#### Условие задачи
Извлеките из фрагмента документа о Системе и государстве отрезок от «Аппарат обеспечения действий» до «законов этих вещей.» включительно, дословно.

#### Фрагмент документа

☆ ☆ ☆ ☆

Аппарат обеспечения действий Конституции превратился в хакерскую врезку, позволяющую отключить конституционные процедуры. Теперь беззащитны конституционные институты. Они находятся в неявном конфликте с кругом «президентуры» – включающей президента как зависимое звено. Сосуществование этих двух контуров становится невозможным. Или блокировка конституционных прав, или гражданская суверенность – что-то одно из двух будет окончательно криминализовано.

Использование государства Системой

Чем Система РФ отлична от государства? В РФ есть все виды государственных и общественных институтов – но все они несуверенны и управляются извне их самих. Система обращает в ресурс оперирования все, что сможет: институты, нормы, законы и самые жизни населенцев. Всем этим она играет как бы извне государства – независимо от расписанных в законах правил. Она хозяин вещей и законов этих вещей.

☆ ☆ ☆ ☆

#### Выборка из данных
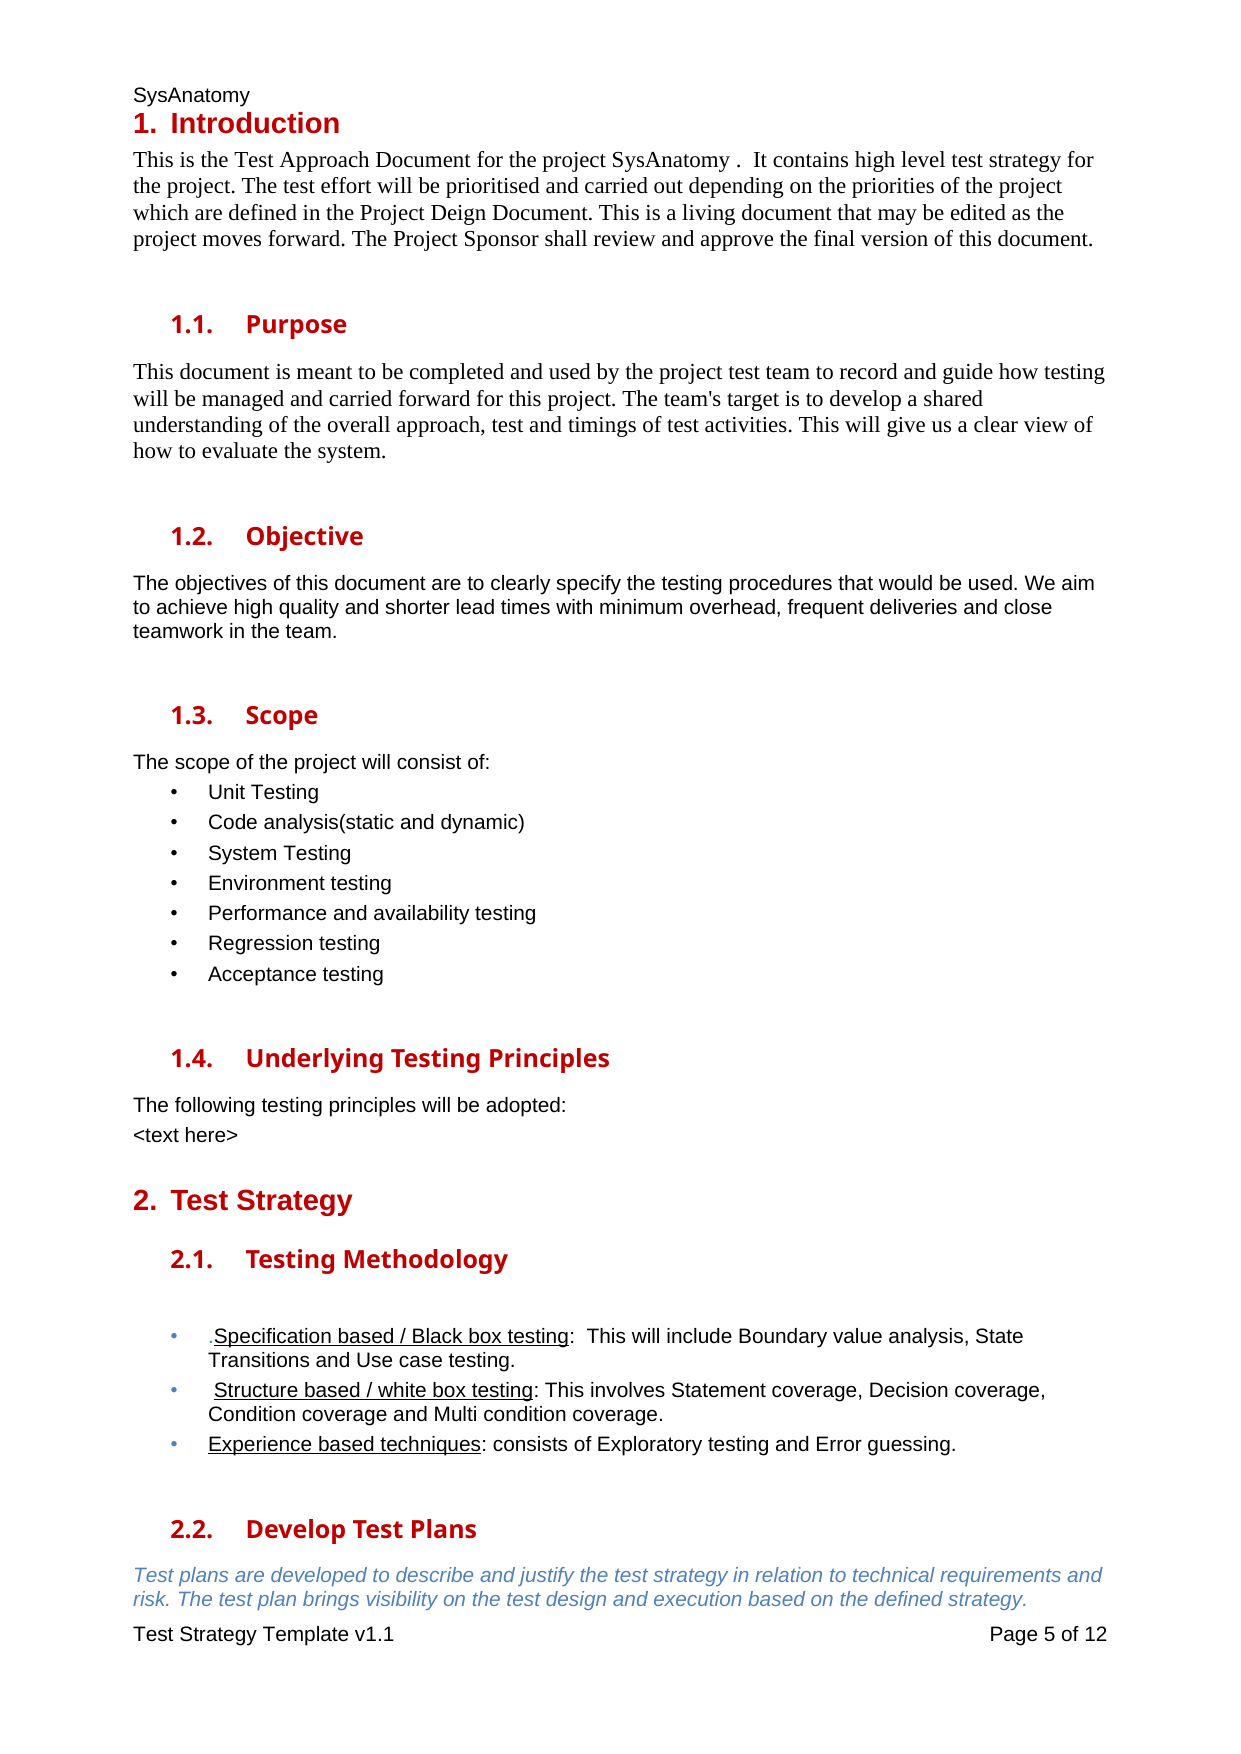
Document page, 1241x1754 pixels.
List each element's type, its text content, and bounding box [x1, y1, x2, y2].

☆ ☆ ☆ ☆

#### Ответ к заданию
Аппарат обеспечения действий Конституции превратился в хакерскую врезку, позволяющую отключить конституционные процедуры. Теперь беззащитны конституционные институты. Они находятся в неявном конфликте с кругом «президентуры» – включающей президента как зависимое звено. Сосуществование этих двух контуров становится невозможным. Или блокировка конституционных прав, или гражданская суверенность – что-то одно из двух будет окончательно криминализовано.

Использование государства Системой

Чем Система РФ отлична от государства? В РФ есть все виды государственных и общественных институтов – но все они несуверенны и управляются извне их самих. Система обращает в ресурс оперирования все, что сможет: институты, нормы, законы и самые жизни населенцев. Всем этим она играет как бы извне государства – независимо от расписанных в законах правил. Она хозяин вещей и законов этих вещей.